What is the price per sqm around Canal Saint-Martin in 2026?

Canal Saint-Martin is not an administrative neighborhood but an axis that crosses the 10th arrondissement. Prices vary depending on which side of the canal and the proximity to Republique or the train stations. On the quai de Valmy and quai de Jemmapes side (the most sought-after quays), expect 10,500 to 11,500 euros/sqm for a property with a canal view. Adjacent streets without a direct view trade between 9,200 and 10,200 euros/sqm. The closer you get to the Gare du Nord and Gare de l'Est, the more prices drop (8,500 to 9,500 euros/sqm). The 10th arrondissement average is 9,600 euros/sqm, but the canal itself is 10 to 15% above that average.

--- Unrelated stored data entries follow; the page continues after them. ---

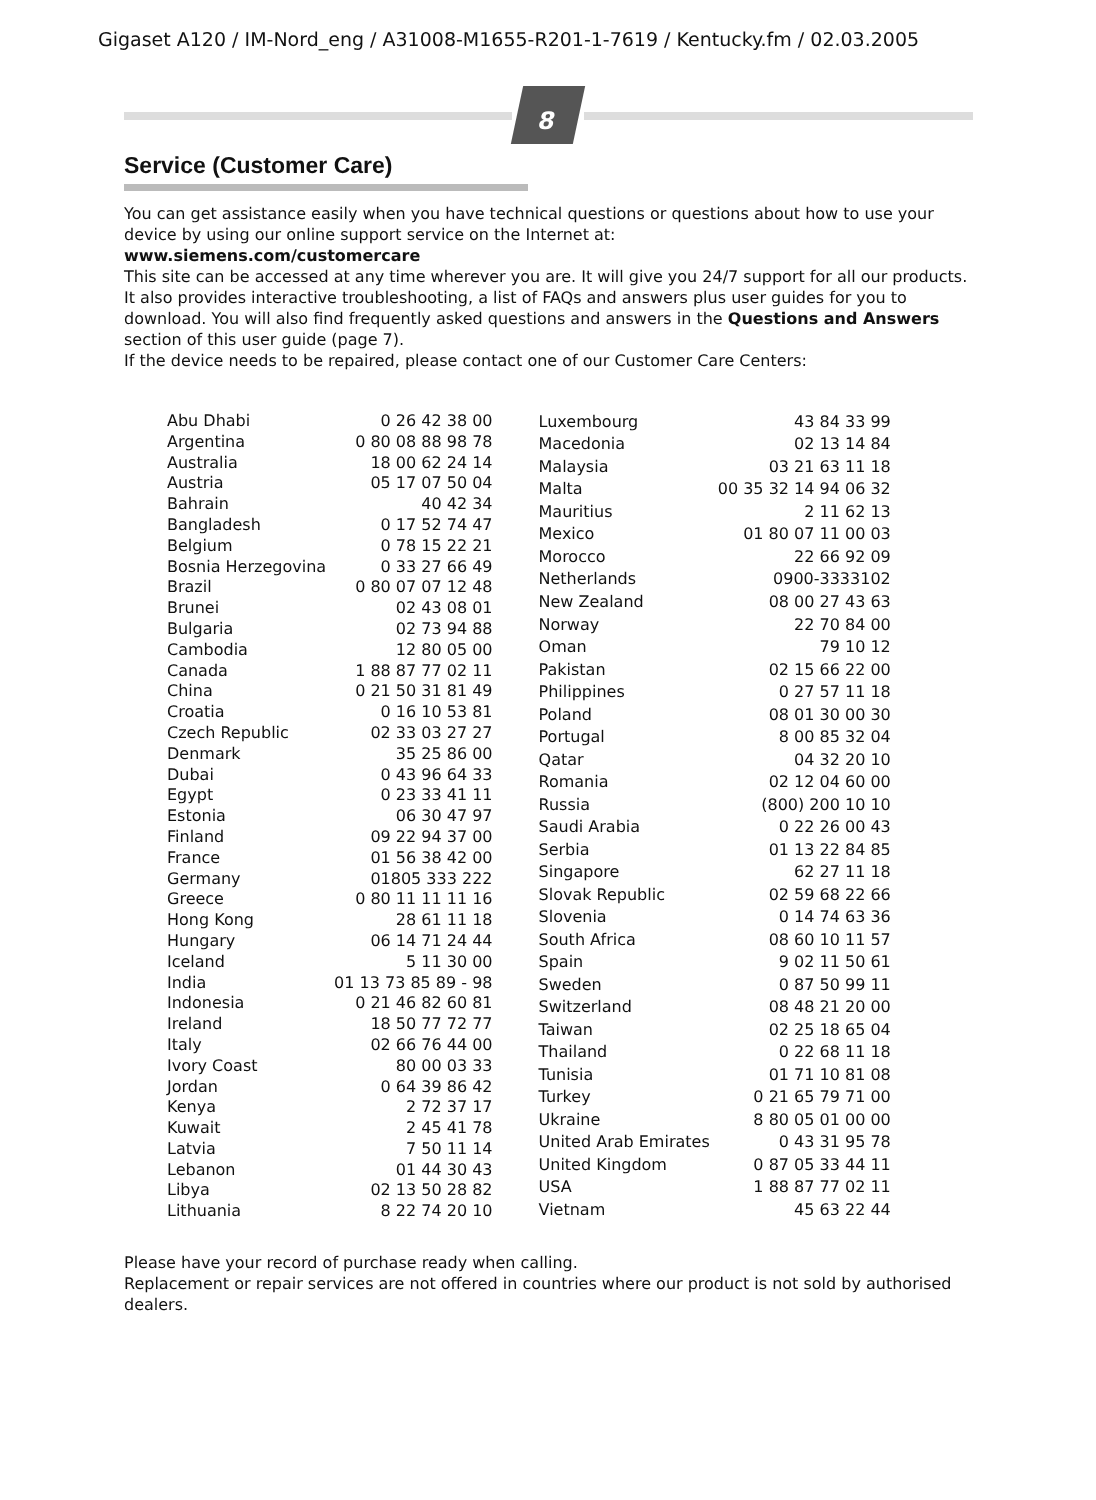Gigaset A120 / IM-Nord_eng / A31008-M1655-R201-1-7619 / Kentucky.fm / 02.03.2005
8
Service (Customer Care)
You can get assistance easily when you have technical questions or questions about how to use your device by using our online support service on the Internet at:
www.siemens.com/customercare
This site can be accessed at any time wherever you are. It will give you 24/7 support for all our products. It also provides interactive troubleshooting, a list of FAQs and answers plus user guides for you to download. You will also find frequently asked questions and answers in the Questions and Answers section of this user guide (page 7).
If the device needs to be repaired, please contact one of our Customer Care Centers:
| Abu Dhabi | 0 26 42 38 00 |
| Argentina | 0 80 08 88 98 78 |
| Australia | 18 00 62 24 14 |
| Austria | 05 17 07 50 04 |
| Bahrain | 40 42 34 |
| Bangladesh | 0 17 52 74 47 |
| Belgium | 0 78 15 22 21 |
| Bosnia Herzegovina | 0 33 27 66 49 |
| Brazil | 0 80 07 07 12 48 |
| Brunei | 02 43 08 01 |
| Bulgaria | 02 73 94 88 |
| Cambodia | 12 80 05 00 |
| Canada | 1 88 87 77 02 11 |
| China | 0 21 50 31 81 49 |
| Croatia | 0 16 10 53 81 |
| Czech Republic | 02 33 03 27 27 |
| Denmark | 35 25 86 00 |
| Dubai | 0 43 96 64 33 |
| Egypt | 0 23 33 41 11 |
| Estonia | 06 30 47 97 |
| Finland | 09 22 94 37 00 |
| France | 01 56 38 42 00 |
| Germany | 01805 333 222 |
| Greece | 0 80 11 11 11 16 |
| Hong Kong | 28 61 11 18 |
| Hungary | 06 14 71 24 44 |
| Iceland | 5 11 30 00 |
| India | 01 13 73 85 89 - 98 |
| Indonesia | 0 21 46 82 60 81 |
| Ireland | 18 50 77 72 77 |
| Italy | 02 66 76 44 00 |
| Ivory Coast | 80 00 03 33 |
| Jordan | 0 64 39 86 42 |
| Kenya | 2 72 37 17 |
| Kuwait | 2 45 41 78 |
| Latvia | 7 50 11 14 |
| Lebanon | 01 44 30 43 |
| Libya | 02 13 50 28 82 |
| Lithuania | 8 22 74 20 10 |
| Luxembourg | 43 84 33 99 |
| Macedonia | 02 13 14 84 |
| Malaysia | 03 21 63 11 18 |
| Malta | 00 35 32 14 94 06 32 |
| Mauritius | 2 11 62 13 |
| Mexico | 01 80 07 11 00 03 |
| Morocco | 22 66 92 09 |
| Netherlands | 0900-3333102 |
| New Zealand | 08 00 27 43 63 |
| Norway | 22 70 84 00 |
| Oman | 79 10 12 |
| Pakistan | 02 15 66 22 00 |
| Philippines | 0 27 57 11 18 |
| Poland | 08 01 30 00 30 |
| Portugal | 8 00 85 32 04 |
| Qatar | 04 32 20 10 |
| Romania | 02 12 04 60 00 |
| Russia | (800) 200 10 10 |
| Saudi Arabia | 0 22 26 00 43 |
| Serbia | 01 13 22 84 85 |
| Singapore | 62 27 11 18 |
| Slovak Republic | 02 59 68 22 66 |
| Slovenia | 0 14 74 63 36 |
| South Africa | 08 60 10 11 57 |
| Spain | 9 02 11 50 61 |
| Sweden | 0 87 50 99 11 |
| Switzerland | 08 48 21 20 00 |
| Taiwan | 02 25 18 65 04 |
| Thailand | 0 22 68 11 18 |
| Tunisia | 01 71 10 81 08 |
| Turkey | 0 21 65 79 71 00 |
| Ukraine | 8 80 05 01 00 00 |
| United Arab Emirates | 0 43 31 95 78 |
| United Kingdom | 0 87 05 33 44 11 |
| USA | 1 88 87 77 02 11 |
| Vietnam | 45 63 22 44 |
Please have your record of purchase ready when calling.
Replacement or repair services are not offered in countries where our product is not sold by authorised dealers.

Is Oberkampf still a good neighborhood to buy in Paris?

Oberkampf has finished its rapid gentrification phase: prices rose sharply between 2010 and 2020, and the neighborhood has stabilized. At 9,800 euros/sqm on average in the 11th, the value for money remains excellent compared to the neighboring Marais (13,200 to 13,600 euros/sqm) for a comparable or even superior neighborhood lifestyle. The risk is commercial saturation: some streets have become continuous rows of bars and restaurants, which can undermine residential quality of life. Quiet adjacent streets (rue Ternaux, rue Popincourt, cite industrielle) still hold excellent potential.

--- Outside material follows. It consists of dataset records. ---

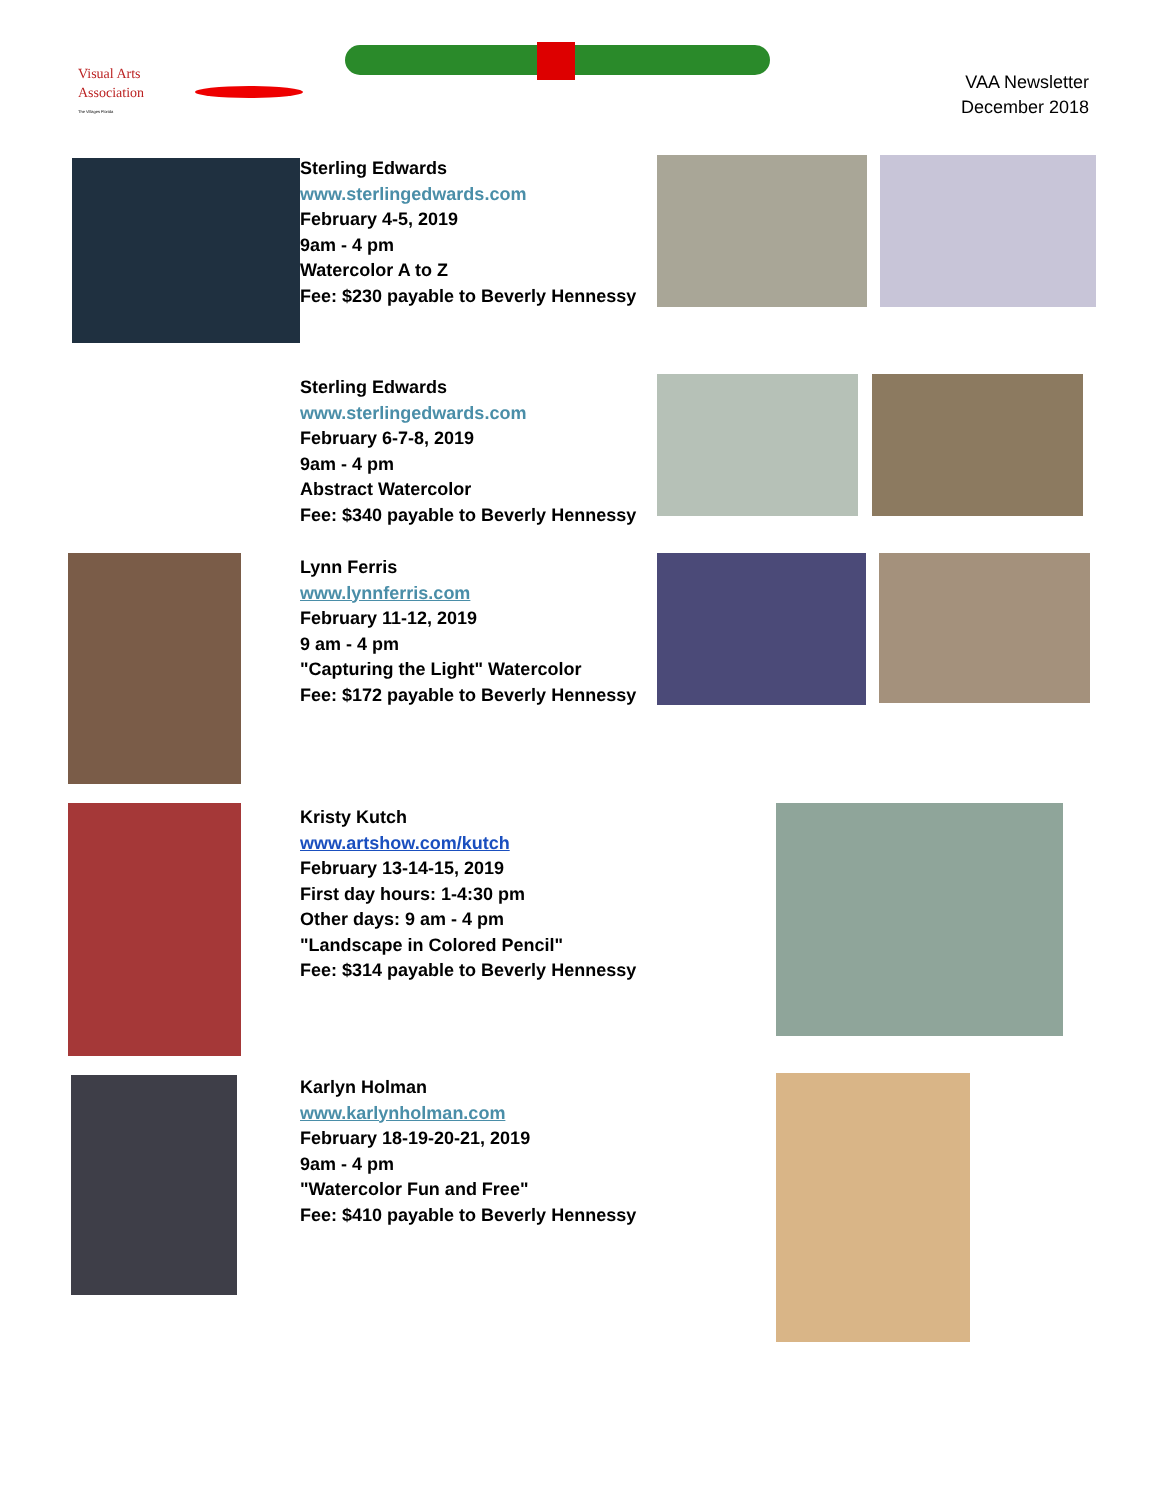Visual Arts
Association
The Villages Florida
VAA Newsletter
December 2018
Sterling Edwards
www.sterlingedwards.com
February 4-5, 2019
9am - 4 pm
Watercolor A to Z
Fee: $230 payable to Beverly Hennessy
Sterling Edwards
www.sterlingedwards.com
February 6-7-8, 2019
9am - 4 pm
Abstract Watercolor
Fee: $340 payable to Beverly Hennessy
Lynn Ferris
www.lynnferris.com
February 11-12, 2019
9 am - 4 pm
"Capturing the Light" Watercolor
Fee: $172 payable to Beverly Hennessy
Kristy Kutch
www.artshow.com/kutch
February 13-14-15, 2019
First day hours: 1-4:30 pm
Other days: 9 am - 4 pm
"Landscape in Colored Pencil"
Fee: $314 payable to Beverly Hennessy
Karlyn Holman
www.karlynholman.com
February 18-19-20-21, 2019
9am - 4 pm
"Watercolor Fun and Free"
Fee: $410 payable to Beverly Hennessy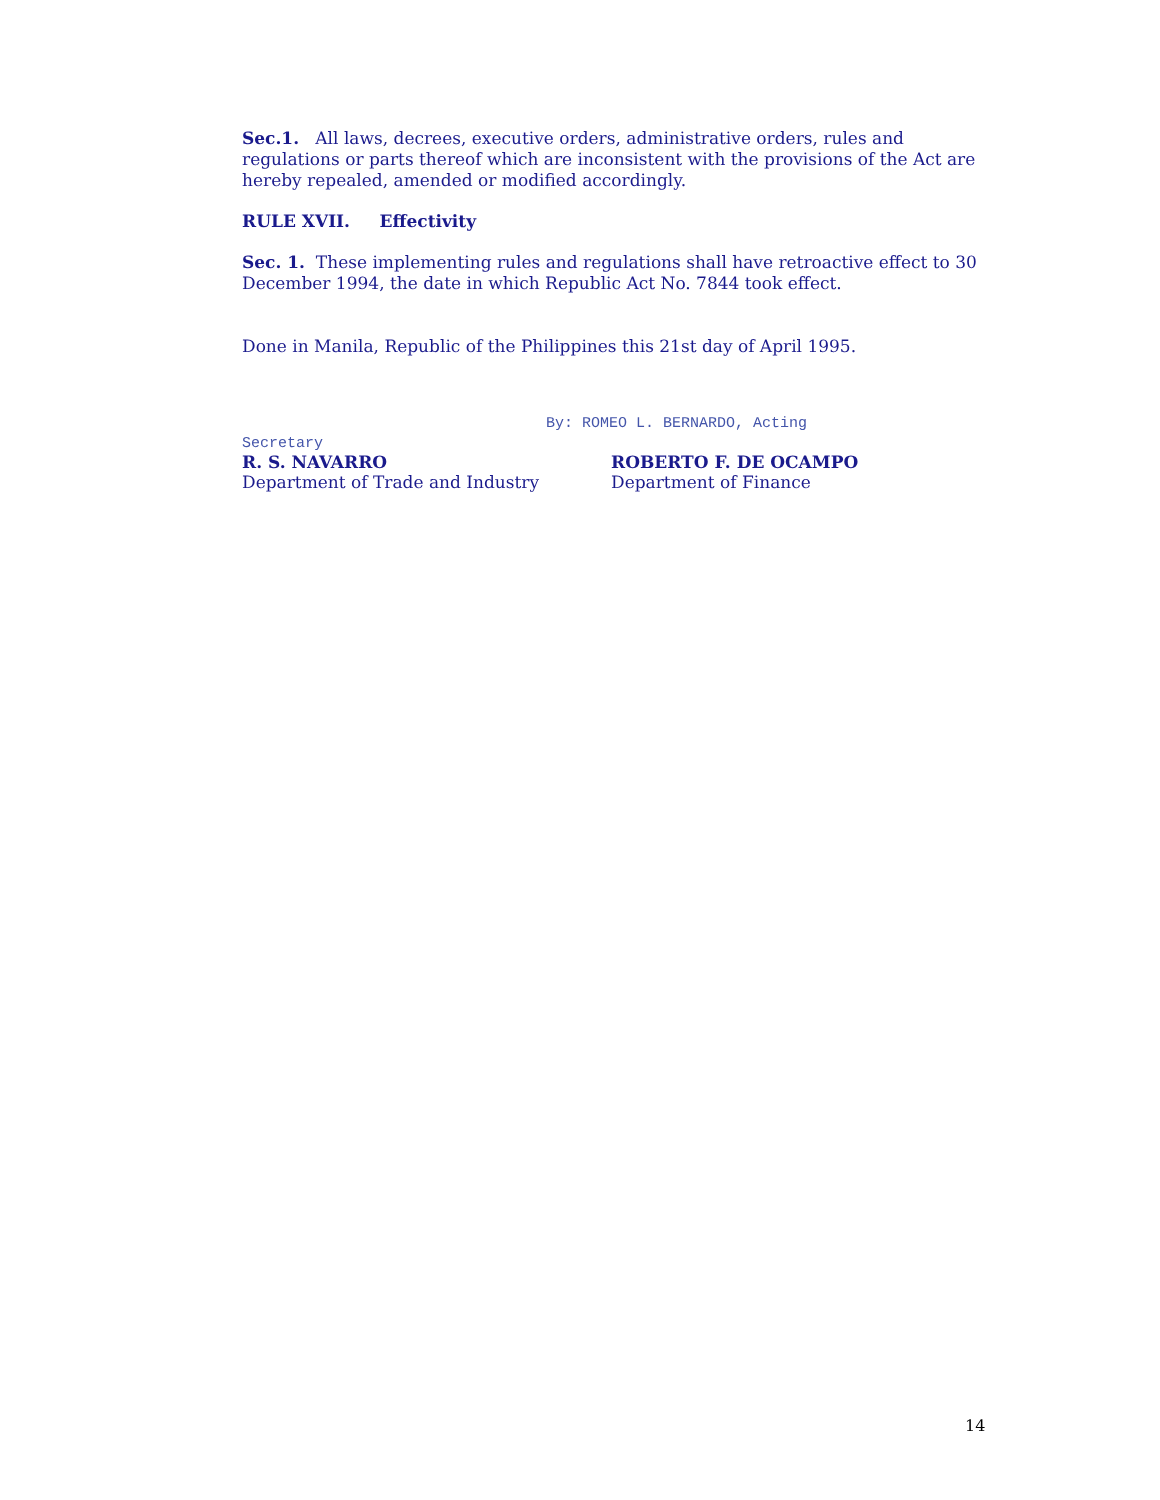Sec.1. All laws, decrees, executive orders, administrative orders, rules and regulations or parts thereof which are inconsistent with the provisions of the Act are hereby repealed, amended or modified accordingly.
RULE XVII. Effectivity
Sec. 1. These implementing rules and regulations shall have retroactive effect to 30 December 1994, the date in which Republic Act No. 7844 took effect.
Done in Manila, Republic of the Philippines this 21st day of April 1995.
Secretary
By: ROMEO L. BERNARDO, Acting
R. S. NAVARRO
Department of Trade and Industry
ROBERTO F. DE OCAMPO
Department of Finance
14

Is Bastille suitable for families?

The Bastille micro-neighborhood on the 11th arrondissement side (rue de la Roquette, rue de Charonne) offers a vibrant but noisy setting better suited to couples without children or with young children. For families with school-age children, the Charonne neighborhood further south is clearly preferable: quieter, more residential, with better schools and the proximity of the Pere-Lachaise cemetery which serves as a park. The 12th arrondissement side of Bastille (avenue Daumesnil, rue de Lyon) is more family-friendly thanks to the Coulee Verte and easy access to the Bois de Vincennes.